20 squares or burfis   30 min 5 min prep

     2 cups grated coconut or desiccated coconut      1 cup gram flour ((besan))      3 cups sugar      3 tablespoons ghee or clarified butter      2 teaspoons cashews, crushed      1 cup water      1/3 teaspoon cardamom powder      1 pinch saffron

Grease a shallow dish/pan with some ghee. In a frying pan, heat 1 tablespoon of ghee and fry cashewnuts until golden; remove. To the same ghee, gradually add the besan, stirring gently. Fry on low heat until golden brown; remove and set aside. Now in the same frying pan, heat 1 cup water and add sugar. Boil on low heat until the sugar dissolves. Increase flame and boil briskly until a thick syrup is obtained. Add the dessicated coconut and fried besan. Stir until the mixture solidifies and starts to leave the sides of the pan. Add the rest of the ghee and saffron; mix well and allow to cook for a couple of minutes.
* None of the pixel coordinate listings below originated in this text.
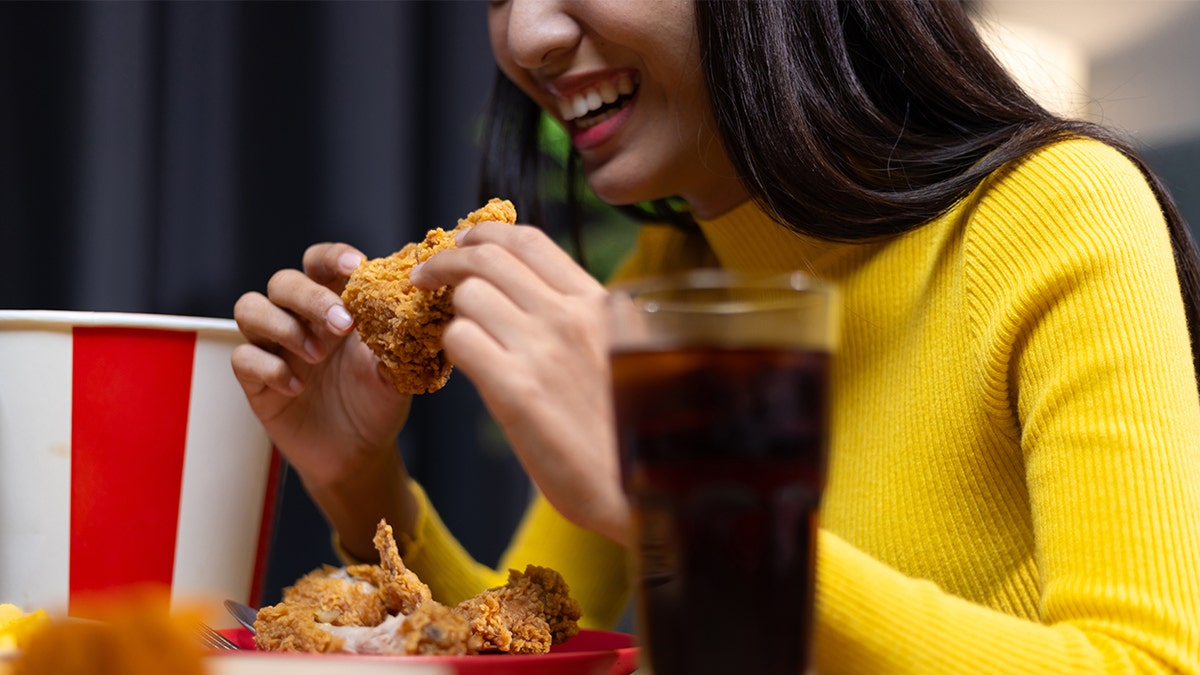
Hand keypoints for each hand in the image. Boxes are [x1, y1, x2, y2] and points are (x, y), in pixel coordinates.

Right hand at [232, 242, 415, 556]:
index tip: (356, 267)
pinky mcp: (256, 380)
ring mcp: (274, 346)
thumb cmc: (378, 400)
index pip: (320, 262)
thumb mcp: (397, 366)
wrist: (360, 452)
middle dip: (311, 298)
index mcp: (334, 303)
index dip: (332, 258)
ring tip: (317, 355)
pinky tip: (298, 387)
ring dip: (282, 325)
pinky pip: (243, 357)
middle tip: (343, 324)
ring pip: (249, 308)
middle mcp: (298, 318)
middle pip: (284, 282)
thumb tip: (426, 301)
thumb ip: (402, 333)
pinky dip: (268, 367)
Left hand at [410, 222, 630, 544]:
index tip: (463, 242)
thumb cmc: (636, 432)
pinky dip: (451, 348)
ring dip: (450, 312)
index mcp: (601, 303)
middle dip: (446, 260)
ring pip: (469, 295)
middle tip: (425, 277)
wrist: (649, 490)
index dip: (484, 234)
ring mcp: (544, 351)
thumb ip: (589, 322)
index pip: (528, 241)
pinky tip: (462, 367)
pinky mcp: (518, 392)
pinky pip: (460, 341)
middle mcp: (572, 316)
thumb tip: (541, 299)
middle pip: (488, 257)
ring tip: (452, 335)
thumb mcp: (627, 356)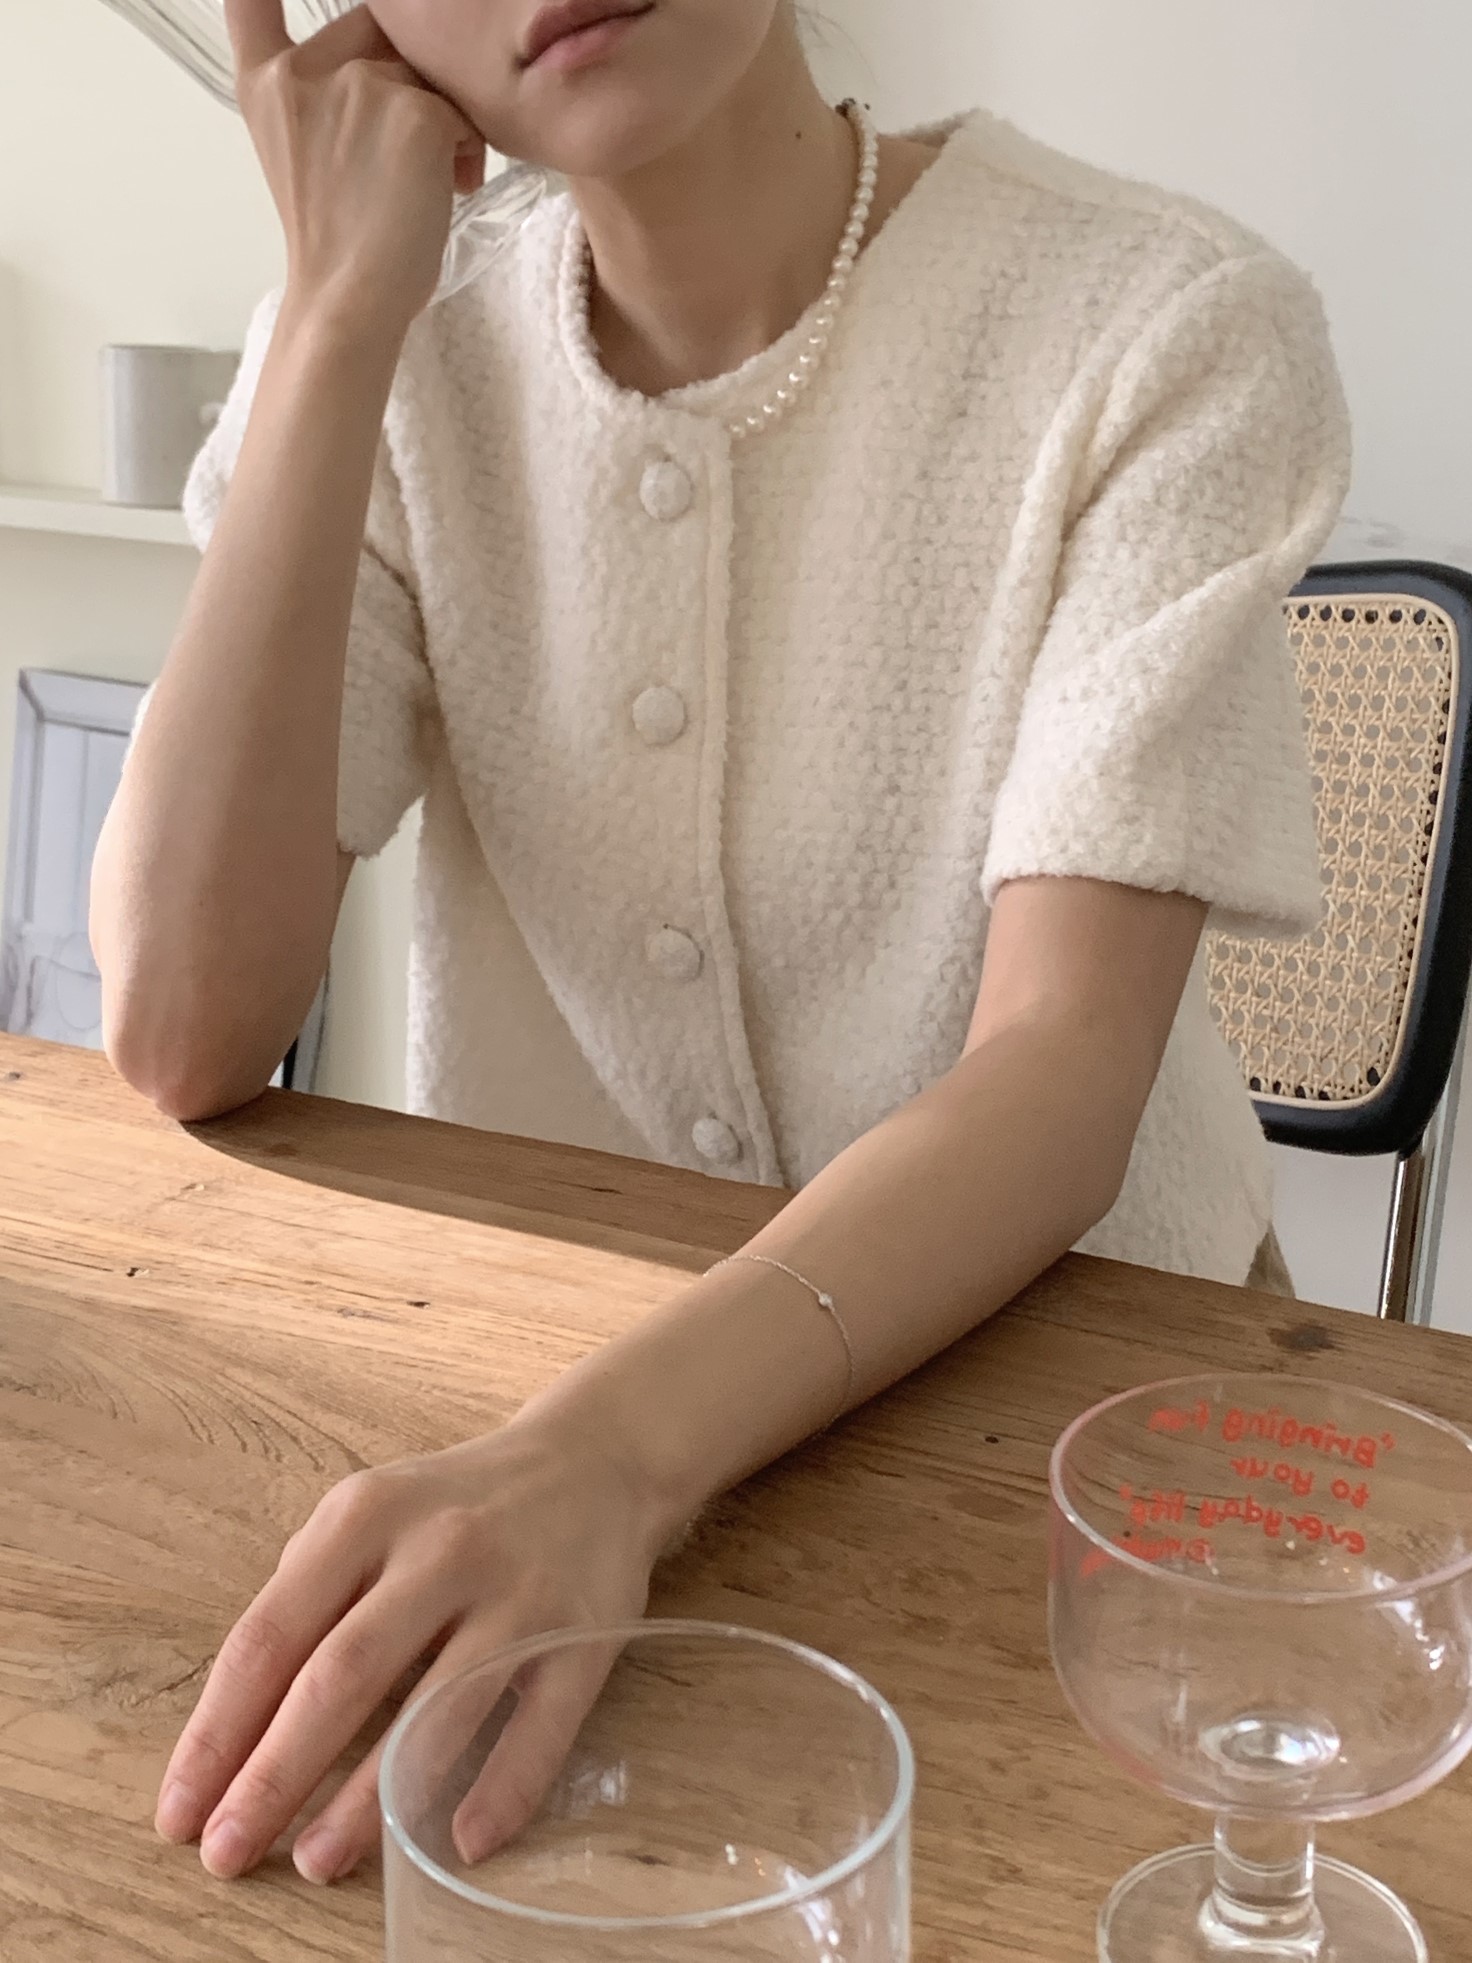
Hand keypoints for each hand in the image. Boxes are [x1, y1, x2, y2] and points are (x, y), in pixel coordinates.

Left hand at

Remove from flame, add the nuts, cardamom powder and mix well. Pour into the greased dish, and while still warm, cut into 1.5 inch squares. Cool completely and store in an airtight tin.

ince I was trying out the recepie for the first time, I did not use the cardamom powder, nuts and saffron, u can use if u like, I am sure it will taste good.